Spanish hard rock expands into expressive post-rock
Barcelona rockers Big Bang filled their last album, Sin renuncia a la esperanza (review) with a hard rock sound, gilded with a metallic edge. Their latest album, Diez tragos, shifts towards post-rock arrangements and throws in some synthesizer, but keeps the metal flair. Most importantly, Big Bang maintains the knife edge dynamic between punchy grind and reflective wail.
No soy un ángel starts strung with restrained tension. The solid beat, twisty synth line and throbbing bass recall Rush at their progressive best. The verses stay sparse with occasional eruptions of guitar, but that sets up the chorus shift. The guitar lurches first and drags the rest of the band into a heavier uptempo section. Near the end, the chorus extends into a more driving beat to support an angular solo. The alternation creates a rich balance of restraint and expressiveness.
Big Bang's industrial sound reflects bits of Nine Inch Nails and other hard rocking bands. On Soy inmortal, the jerky chop rhythm and progression is a bit like Living Color covering the James Gang's Funk #49. It's a thick, riff driven song. The spastic grind beat sets up a tripping, singing solo that offers a taste of Jeff Beck dipped in metal.
My favorite track, though, was the moody Crucificame. The meandering female vocal start has a Moorish feel, but the music quickly drops that stark, mournful sound to set a stalking rhythm. A wicked bassline runs through the song like a thick, heavy chain. The discordant crunchy guitar has a taste of Led Zeppelin's Kashmir, but the effect is more Soundgarden. The song sections flip by quickly like a post-rock slide show.
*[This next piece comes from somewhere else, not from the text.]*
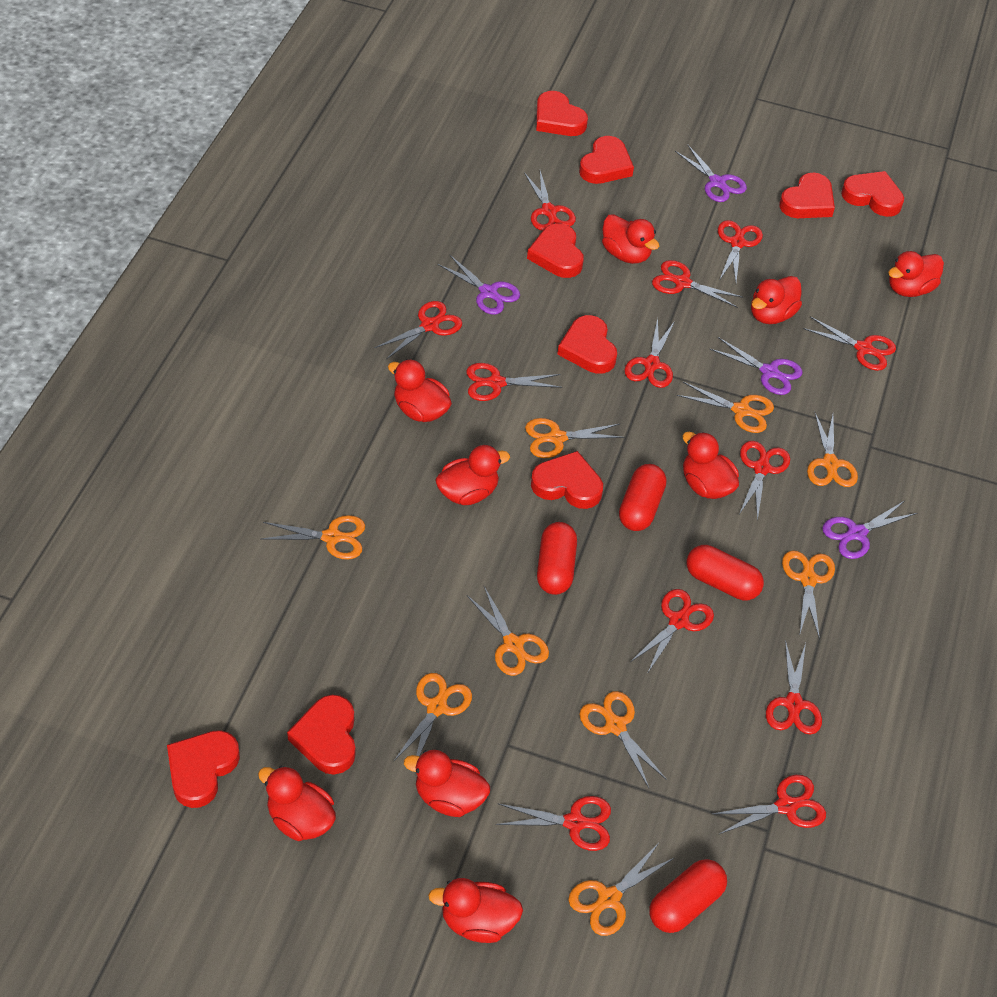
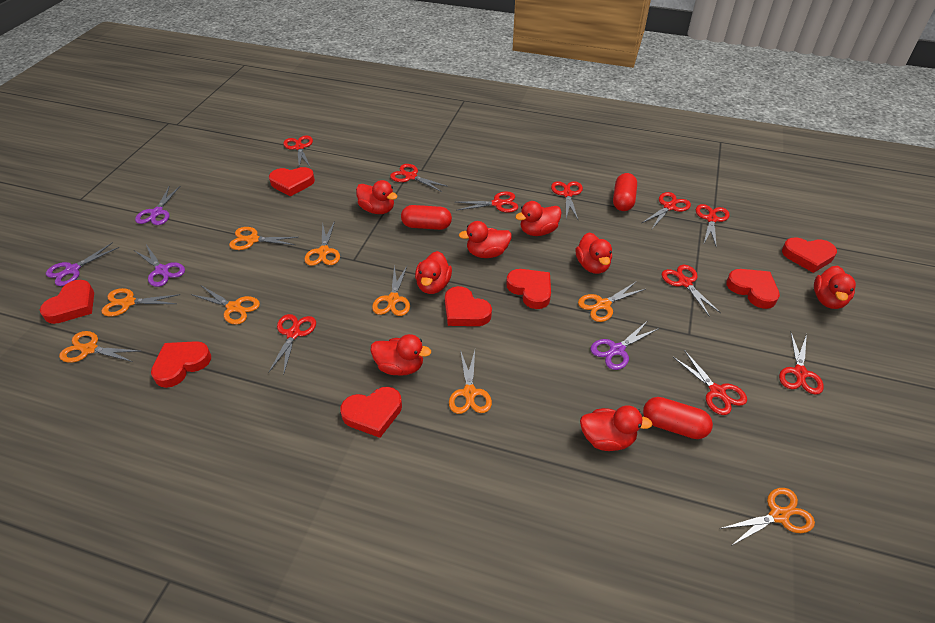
red capsule: 4 -> 3
red duck: 9 -> 8
red heart: 9 -> 8
red scissors: 12 -> 10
Aside from their technical skills, Diez tragos stands out because of the thread of experimentalism running through the songs. Where their last album featured some Adrian Belew style stunt guitar, Big Bang has gotten more imaginative. Watery reflections of guitar behind Sufrir, hypnotic Arabic rhythms on Ver llorar desiertos, or the experimental sound collage of Franco is dead - the band's creative approaches rely on an extended sonic palette.
Diez tragos has a lot to offer, even if you can't follow the Spanish: music, emotion, and tone are universal.